A basic trend-following system for gold—buying only when it reaches a new all-time high and selling after a modest pullback—historically outperforms a passive buy-and-hold approach. This counterintuitive finding suggests that for certain volatile assets, systematic momentum strategies can be more effective than passive ownership, capturing upside while managing downside risk.
A portfolio's performance can be dramatically enhanced by combining traditionally separate strategies. A leveraged mix of equities (S&P), hedges (long volatility), and trend-following strategies can produce returns that are multiples higher (e.g., 40x) than equities alone (e.g., 6-7x) over the same period.
Owning multiple stocks or ETFs does not create a genuinely diversified portfolio. True diversification involves owning assets that react differently to various economic conditions like inflation, recession, and liquidity shifts. This means spreading capital across productive equities, real assets, commodities, hard money like gold, and one's own earning power.
The most profitable periods for trend following occur when market trends extend far beyond what seems rational or fundamentally justified. The strategy is designed to stay disciplined as prices move to levels few can imagine, long after others have exited.
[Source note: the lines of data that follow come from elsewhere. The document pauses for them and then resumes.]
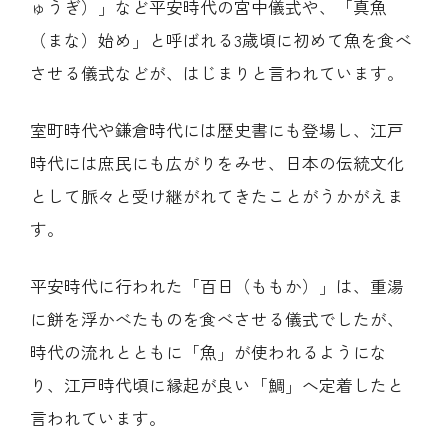
ゅうぎ）」など平安時代の宮中儀式や、「真魚
（まな）始め」と呼ばれる3歳頃に初めて魚を食べ
させる儀式などが、はじまりと言われています。
室町時代や鎌倉時代には歴史書にも登場し、江戸
時代には庶民にも広がりをみせ、日本の伝統文化
として脈々と受け継がれてきたことがうかがえま
す。
平安時代に行われた「百日（ももか）」は、重湯
に餅を浮かべたものを食べさせる儀式でしたが、
時代の流れとともに「魚」が使われるようにな
り、江戸時代頃に縁起が良い「鯛」へ定着したと
言われています。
A more robust diversification strategy involves spreading exposure across assets that behave differently under various macroeconomic environments like inflation, deflation, growth, and contraction. This provides better protection against uncertainty than simply mixing asset classes.
Contrary to common belief, substituting the bond allocation in a traditional 60/40 portfolio with gold has historically resulted in remarkably similar overall returns. This finding challenges the conventional wisdom that bonds are the only viable diversifier for equities and suggests gold can fulfill a similar portfolio-stabilizing function over the long term.
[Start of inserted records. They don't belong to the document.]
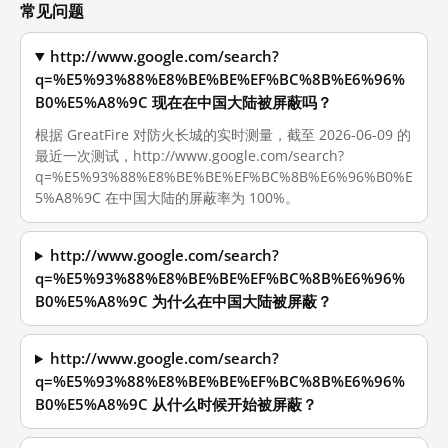
常见问题
http://www.google.com/search?
q=%E5%93%88%E8%BE%BE%EF%BC%8B%E6%96%
B0%E5%A8%9C 现在在中国大陆被屏蔽吗？
根据 GreatFire 对防火长城的实时测量，截至 2026-06-09 的
最近一次测试，http://www.google.com/search?
q=%E5%93%88%E8%BE%BE%EF%BC%8B%E6%96%B0%E
5%A8%9C 在中国大陆的屏蔽率为 100%。
http://www.google.com/search?
q=%E5%93%88%E8%BE%BE%EF%BC%8B%E6%96%
B0%E5%A8%9C 为什么在中国大陆被屏蔽？
http://www.google.com/search?
q=%E5%93%88%E8%BE%BE%EF%BC%8B%E6%96%
B0%E5%A8%9C 从什么时候开始被屏蔽？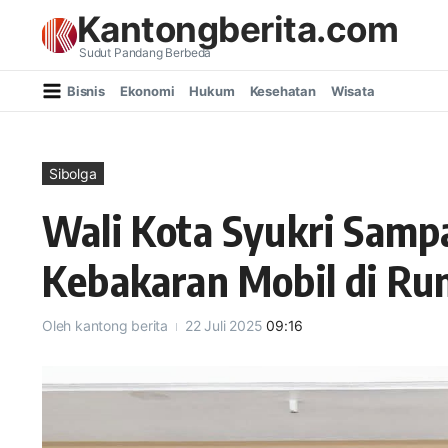
Lewati ke konten
Kantongberita.com
Sudut Pandang Berbeda
Bisnis
Ekonomi
Hukum
Kesehatan
Wisata
Sibolga
Wali Kota Syukri Samp
Kebakaran Mobil di R
Oleh
kantong berita
22 Juli 2025
09:16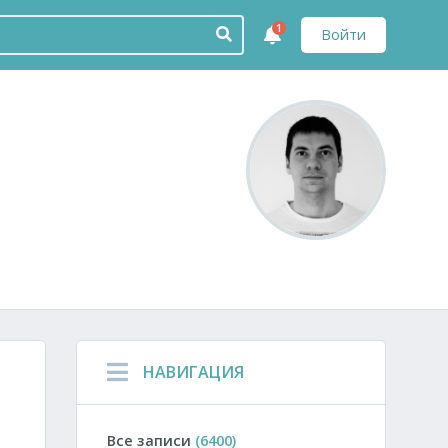
1
Войти
НАВИГАЦИЯ
Все записи
(6400)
Combining managed futures with equities in a single product makes the strategy easier for investors to hold behaviorally. However, this “smoother ride” comes at a cost: it dilutes the powerful, anti-correlated impact that a pure-play managed futures strategy can have during a significant market downturn.
Market cap indexing acts like a basic trend-following system by buying more of what's rising. However, its Achilles' heel is the lack of a valuation anchor, causing investors to over-concentrate in expensive assets at market peaks. In high-valuation environments, almost any other weighting method, like equal-weight or value, is likely to outperform over the long term.
Investors hesitant to buy assets like gold near all-time highs can use trend following for exposure. The strategy systematically enters prevailing trends and, crucially, provides a built-in, non-emotional exit signal when the trend reverses, mitigating timing risk.